=== Try it ===
Begin at the line below that holds "Alternativamente, estimulo o" and end at the line that holds "Any traffic hitting", transcribing each line exactly and skipping any picture.

=== Records shown ===
+ + + + +

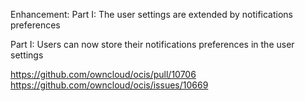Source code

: Enhancement: Part I: The user settings are extended by notifications preferences

Part I: Users can now store their notifications preferences in the user settings

https://github.com/owncloud/ocis/pull/10706
https://github.com/owncloud/ocis/issues/10669
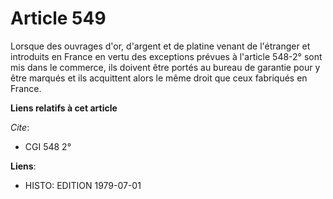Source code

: # Article 549

Lorsque des ouvrages d'or, d'argent et de platine venant de l'étranger et introduits en France en vertu des exceptions
prévues à l'article 548-2° sont mis dans le commerce, ils doivent être portés au bureau de garantie pour y être marqués et
ils acquittent alors le même droit que ceux fabriqués en France.

**Liens relatifs à cet article**

_Cite_:

  - CGI 548 2°

**Liens**:

  - HISTO: EDITION 1979-07-01
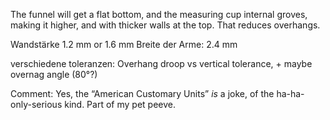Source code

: The funnel will get a flat bottom, and the measuring cup internal groves, making it higher, and with thicker walls at the top. That reduces overhangs.

Wandstärke 1.2 mm or 1.6 mm
Breite der Arme: 2.4 mm

verschiedene toleranzen: Overhang droop vs vertical tolerance, + maybe overnag angle (80°?)


Comment: Yes, the “American Customary Units” *is* a joke, of the ha-ha-only-serious kind. Part of my pet peeve.

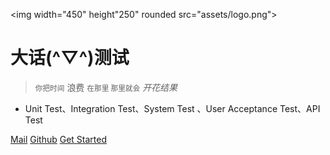 <img width="450" height"250" rounded src="assets/logo.png">

# 大话(**^▽^**)测试

> <small>你把时间</small> 浪费 <small>在那里 那里就会</small><em> 开花结果 </em>

- Unit Test、Integration Test、System Test 、User Acceptance Test、API Test

[Mail](mailto:shenjb@thunisoft.com)
[Github](https://github.com/Shen89s/shen89s.github.io)
[Get Started](#大话测试)

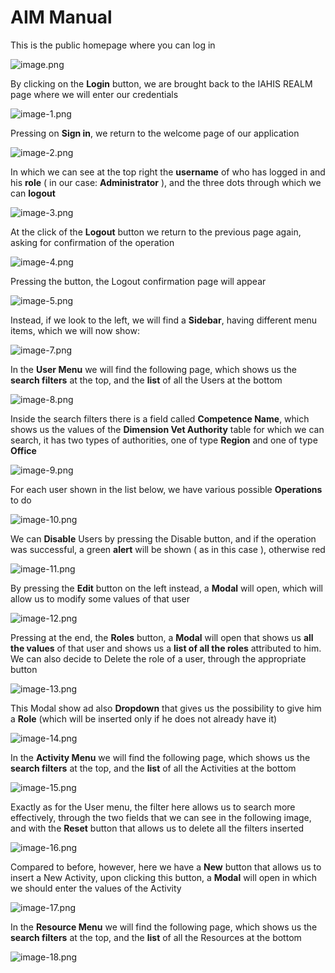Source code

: # AIM Manual
This is the public homepage where you can log in

![image.png](./image.png)

By clicking on the **Login** button, we are brought back to the IAHIS REALM page where we will enter our credentials

![image-1.png](./image-1.png)

Pressing on **Sign in**, we return to the welcome page of our application

![image-2.png](./image-2.png)

In which we can see at the top right the **username** of who has logged in and his **role** ( in our case: **Administrator** ), and the three dots through which we can **logout**

![image-3.png](./image-3.png)

At the click of the **Logout** button we return to the previous page again, asking for confirmation of the operation 

![image-4.png](./image-4.png)

Pressing the button, the Logout confirmation page will appear

![image-5.png](./image-5.png)

Instead, if we look to the left, we will find a **Sidebar**, having different menu items, which we will now show:

![image-7.png](./image-7.png)

In the **User Menu** we will find the following page, which shows us the **search filters** at the top, and the **list** of all the Users at the bottom

![image-8.png](./image-8.png)

Inside the search filters there is a field called **Competence Name**, which shows us the values of the **Dimension Vet Authority** table for which we can search, it has two types of authorities, one of type **Region** and one of type **Office**

![image-9.png](./image-9.png)

For each user shown in the list below, we have various possible **Operations** to do

![image-10.png](./image-10.png)

We can **Disable** Users by pressing the Disable button, and if the operation was successful, a green **alert** will be shown ( as in this case ), otherwise red

![image-11.png](./image-11.png)

By pressing the **Edit** button on the left instead, a **Modal** will open, which will allow us to modify some values of that user

![image-12.png](./image-12.png)

Pressing at the end, the **Roles** button, a **Modal** will open that shows us **all the values** of that user and shows us a **list of all the roles** attributed to him. We can also decide to Delete the role of a user, through the appropriate button

![image-13.png](./image-13.png)

This Modal show ad also **Dropdown** that gives us the possibility to give him a **Role** (which will be inserted only if he does not already have it)

![image-14.png](./image-14.png)

In the **Activity Menu** we will find the following page, which shows us the **search filters** at the top, and the **list** of all the Activities at the bottom

![image-15.png](./image-15.png)

Exactly as for the User menu, the filter here allows us to search more effectively, through the two fields that we can see in the following image, and with the **Reset** button that allows us to delete all the filters inserted

![image-16.png](./image-16.png)

Compared to before, however, here we have a **New** button that allows us to insert a New Activity, upon clicking this button, a **Modal** will open in which we should enter the values of the Activity

![image-17.png](./image-17.png)

In the **Resource Menu** we will find the following page, which shows us the **search filters** at the top, and the **list** of all the Resources at the bottom

![image-18.png](./image-18.png)
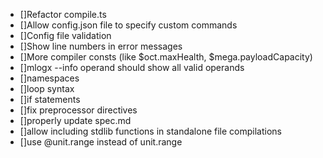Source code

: * []Refactor compile.ts
* []Allow config.json file to specify custom commands
* []Config file validation
* []Show line numbers in error messages
* []More compiler consts (like $oct.maxHealth, $mega.payloadCapacity)
* []mlogx --info operand should show all valid operands
* []namespaces
* []loop syntax
* []if statements
* []fix preprocessor directives
* []properly update spec.md
* []allow including stdlib functions in standalone file compilations
* []use @unit.range instead of unit.range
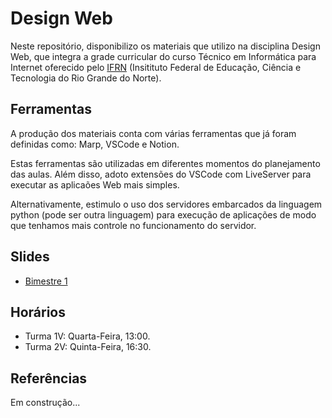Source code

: # Design Web

Neste repositório, disponibilizo os materiais que utilizo na disciplina Design Web, que integra a grade curricular do curso Técnico em Informática para Internet oferecido pelo [IFRN](https://portal.ifrn.edu.br/) (Insitituto Federal de Educação, Ciência e Tecnologia do Rio Grande do Norte).

## Ferramentas

A produção dos materiais conta com várias ferramentas que já foram definidas como: Marp, VSCode e Notion. 

Estas ferramentas são utilizadas em diferentes momentos do planejamento das aulas. Além disso, adoto extensões do VSCode com LiveServer para executar as aplicaões Web mais simples.

Alternativamente, estimulo o uso dos servidores embarcados da linguagem python (pode ser outra linguagem) para execução de aplicações de modo que tenhamos mais controle no funcionamento do servidor.

## Slides

- [Bimestre 1](./pages/bimestre1.md)

## Horários

- Turma 1V: Quarta-Feira, 13:00.
- Turma 2V: Quinta-Feira, 16:30.

## Referências

Em construção...

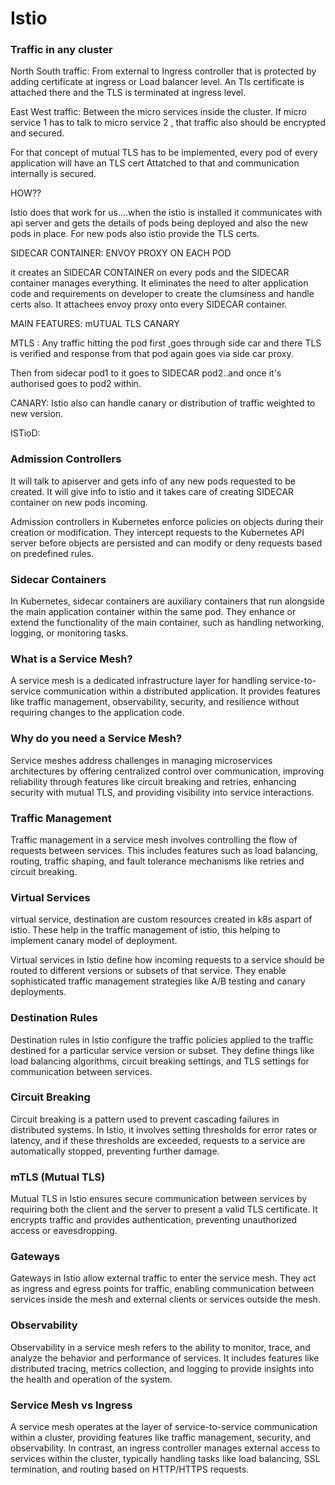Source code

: # Istio



### Traffic in any cluster 
North South traffic:
From external to Ingress controller that is protected by adding certificate at ingress or Load balancer level. An Tls certificate is attached there and the TLS is terminated at ingress level.

East West traffic:
Between the micro services inside the cluster.
If micro service 1 has to talk to micro service 2 , that traffic also should be encrypted and secured.

For that concept of mutual TLS has to be implemented, every pod of every application will have an TLS cert Attatched to that and communication internally is secured.

HOW??

Istio does that work for us....when the istio is installed it communicates with api server and gets the details of pods being deployed and also the new pods in place. For new pods also istio provide the TLS certs.

SIDECAR CONTAINER:
ENVOY PROXY ON EACH POD

it creates an SIDECAR CONTAINER on every pods and the SIDECAR container manages everything.
It eliminates the need to alter application code and requirements on developer to create the clumsiness and handle certs also.
It attachees envoy proxy onto every SIDECAR container.

MAIN FEATURES:
mUTUAL TLS
CANARY

MTLS :
Any traffic hitting the pod first ,goes through side car and there TLS is verified and response from that pod again goes via side car proxy.

Then from sidecar pod1 to it goes to SIDECAR pod2..and once it's authorised goes to pod2 within.

CANARY:
Istio also can handle canary or distribution of traffic weighted to new version.

ISTioD:


### Admission Controllers
It will talk to apiserver and gets info of any new pods requested to be created.
It will give info to istio and it takes care of creating SIDECAR container on new pods incoming.


Admission controllers in Kubernetes enforce policies on objects during their creation or modification. They intercept requests to the Kubernetes API server before objects are persisted and can modify or deny requests based on predefined rules.

### Sidecar Containers

In Kubernetes, sidecar containers are auxiliary containers that run alongside the main application container within the same pod. They enhance or extend the functionality of the main container, such as handling networking, logging, or monitoring tasks.

### What is a Service Mesh?

A service mesh is a dedicated infrastructure layer for handling service-to-service communication within a distributed application. It provides features like traffic management, observability, security, and resilience without requiring changes to the application code.

### Why do you need a Service Mesh?

Service meshes address challenges in managing microservices architectures by offering centralized control over communication, improving reliability through features like circuit breaking and retries, enhancing security with mutual TLS, and providing visibility into service interactions.

### Traffic Management

Traffic management in a service mesh involves controlling the flow of requests between services. This includes features such as load balancing, routing, traffic shaping, and fault tolerance mechanisms like retries and circuit breaking.

### Virtual Services
virtual service, destination are custom resources created in k8s aspart of istio.
These help in the traffic management of istio, this helping to implement canary model of deployment.

Virtual services in Istio define how incoming requests to a service should be routed to different versions or subsets of that service. They enable sophisticated traffic management strategies like A/B testing and canary deployments.

### Destination Rules

Destination rules in Istio configure the traffic policies applied to the traffic destined for a particular service version or subset. They define things like load balancing algorithms, circuit breaking settings, and TLS settings for communication between services.

### Circuit Breaking

Circuit breaking is a pattern used to prevent cascading failures in distributed systems. In Istio, it involves setting thresholds for error rates or latency, and if these thresholds are exceeded, requests to a service are automatically stopped, preventing further damage.

### mTLS (Mutual TLS)

Mutual TLS in Istio ensures secure communication between services by requiring both the client and the server to present a valid TLS certificate. It encrypts traffic and provides authentication, preventing unauthorized access or eavesdropping.

### Gateways

Gateways in Istio allow external traffic to enter the service mesh. They act as ingress and egress points for traffic, enabling communication between services inside the mesh and external clients or services outside the mesh.

### Observability

Observability in a service mesh refers to the ability to monitor, trace, and analyze the behavior and performance of services. It includes features like distributed tracing, metrics collection, and logging to provide insights into the health and operation of the system.

### Service Mesh vs Ingress

A service mesh operates at the layer of service-to-service communication within a cluster, providing features like traffic management, security, and observability. In contrast, an ingress controller manages external access to services within the cluster, typically handling tasks like load balancing, SSL termination, and routing based on HTTP/HTTPS requests.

+ + + + +

=== Result of this exercise ===
Alternativamente, estimulo o uso dos servidores embarcados da linguagem python (pode ser outra linguagem) para execução de aplicações de modo que tenhamos mais controle no funcionamento do servidor.

## Slides

- [Bimestre 1](./pages/bimestre1.md)

## Horários

- Turma 1V: Quarta-Feira, 13:00.
- Turma 2V: Quinta-Feira, 16:30.

## Referências

Em construção...

Source code

: # Istio



### Traffic in any cluster 
North South traffic:
From external to Ingress controller that is protected by adding certificate at ingress or Load balancer level. An Tls certificate is attached there and the TLS is terminated at ingress level.

East West traffic:
Between the micro services inside the cluster.
If micro service 1 has to talk to micro service 2 , that traffic also should be encrypted and secured.

For that concept of mutual TLS has to be implemented, every pod of every application will have an TLS cert Attatched to that and communication internally is secured.

HOW??

Istio does that work for us....when the istio is installed it communicates with api server and gets the details of pods being deployed and also the new pods in place. For new pods also istio provide the TLS certs.

SIDECAR CONTAINER:
ENVOY PROXY ON EACH POD

it creates an SIDECAR CONTAINER on every pods and the SIDECAR container manages everything.
It eliminates the need to alter application code and requirements on developer to create the clumsiness and handle certs also.
It attachees envoy proxy onto every SIDECAR container.

MAIN FEATURES:
mUTUAL TLS
CANARY

MTLS :
Any traffic hitting the pod first ,goes through side car and there TLS is verified and response from that pod again goes via side car proxy.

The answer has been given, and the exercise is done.